[hackandthink]

My understanding:

There's no algorithm to decide. But for any equation we can be lucky to find a solution or a proof that there's no solution.

But this doesn't prove that there is an equation for which we'll never know if it's solvable or not.

[moefh]

From my understanding, while that's is technically true, given a consistent axiomatic system (like ZFC[1], the foundation of mathematics we use) there exists a diophantine equation that can't be proven to have no solutions in that system (even though it has no solutions). This mathoverflow answer[2] gives the equation and a link to the paper that shows how to calculate the constants (the numbers are huge!).

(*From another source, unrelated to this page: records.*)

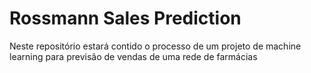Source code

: # Rossmann Sales Prediction
Neste repositório estará contido o processo de um projeto de machine learning para previsão de vendas de uma rede de farmácias
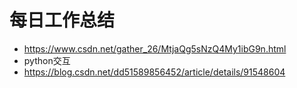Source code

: 
# 每日工作总结
  - https://www.csdn.net/gather_26/MtjaQg5sNzQ4My1ibG9n.html
  - python交互
  - https://blog.csdn.net/dd51589856452/article/details/91548604

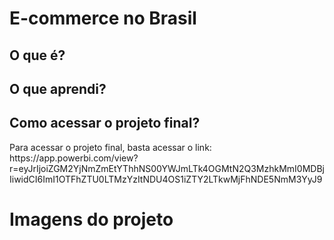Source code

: <h1>E-commerce no Brasil</h1>

<h2>O que é?</h2>
<p></p>

<h2>O que aprendi?</h2>
<p></p>

<h2>Como acessar o projeto final?</h2>
<p>Para acessar o projeto final, basta acessar o link: https://app.powerbi.com/view?r=eyJrIjoiZGM2YjNmZmEtYThhNS00YWJmLTk4OGMtN2Q3MzhkMmI0MDBjIiwidCI6ImI1OTFhZTU0LTMzYzItNDU4OS1iZTY2LTkwMjFhNDE5NmM3YyJ9

<h1>Imagens do projeto</h1>
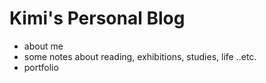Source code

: # Kimi's Personal Blog

- about me
- some notes about reading, exhibitions, studies, life ..etc.
- portfolio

What that means in practice is that although what you wrote is true, for some diophantine equations we'd have to come up with new axioms to be able to write a proof of the inexistence of its solutions. But then, how can we be sure that the the new axioms are consistent?

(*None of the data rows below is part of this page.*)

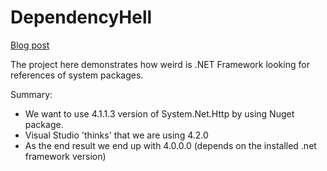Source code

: # DependencyHell

[Blog post](http://damian.laczak.net.pl/blog/?dep_hell)

The project here demonstrates how weird is .NET Framework looking for references of system packages. 

Summary:

- We want to use 4.1.1.3 version of System.Net.Http by using Nuget package.
- Visual Studio 'thinks' that we are using 4.2.0
- As the end result we end up with 4.0.0.0 (depends on the installed .net framework version)
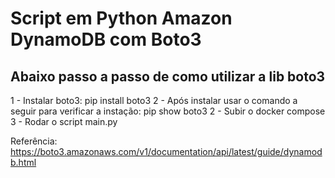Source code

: # Script em Python Amazon DynamoDB com Boto3

## Abaixo passo a passo de como utilizar a lib boto3

1 - Instalar boto3: pip install boto3
2 - Após instalar usar o comando a seguir para verificar a instação: pip show boto3
2 - Subir o docker compose
3 - Rodar o script main.py


Referência: https://boto3.amazonaws.com/v1/documentation/api/latest/guide/dynamodb.html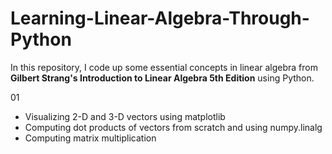 # Learning-Linear-Algebra-Through-Python
In this repository, I code up some essential concepts in linear algebra from **Gilbert Strang's Introduction to Linear Algebra 5th Edition** using Python.


01 
* Visualizing 2-D and 3-D vectors using matplotlib
* Computing dot products of vectors from scratch and using numpy.linalg
* Computing matrix multiplication
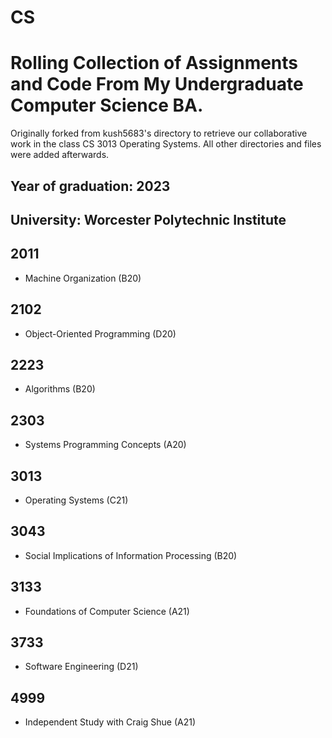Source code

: # CS
# Rolling Collection of Assignments and Code From My Undergraduate Computer Science BA. 

Originally forked from kush5683's directory to retrieve our collaborative work in the class CS 3013 Operating Systems. All other directories and files were added afterwards.

## Year of graduation: 2023
## University: Worcester Polytechnic Institute

## 2011
  - Machine Organization (B20)
## 2102
  - Object-Oriented Programming (D20)
## 2223
  - Algorithms (B20)
## 2303
  - Systems Programming Concepts (A20)
## 3013
  - Operating Systems (C21)
## 3043
  - Social Implications of Information Processing (B20)
## 3133
  - Foundations of Computer Science (A21)
## 3733
  - Software Engineering (D21)
## 4999 
  - Independent Study with Craig Shue (A21)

[1] I'm assuming ZFC is consistent; if it's not then it can prove anything, including the existence of solutions for any equations at all

[2] https://mathoverflow.net/a/81986

[hackandthink]

Thanks.

I'm somewhat lost, but it seems to work Gödel like.

The statement is true (equation has no solution) but we can't prove it.

[layer8]

See https://news.ycombinator.com/item?id=34384838, I think it disproves your last sentence — at least when assuming that all solutions and all proofs of non-existence of a solution are expressible in a shared formal language.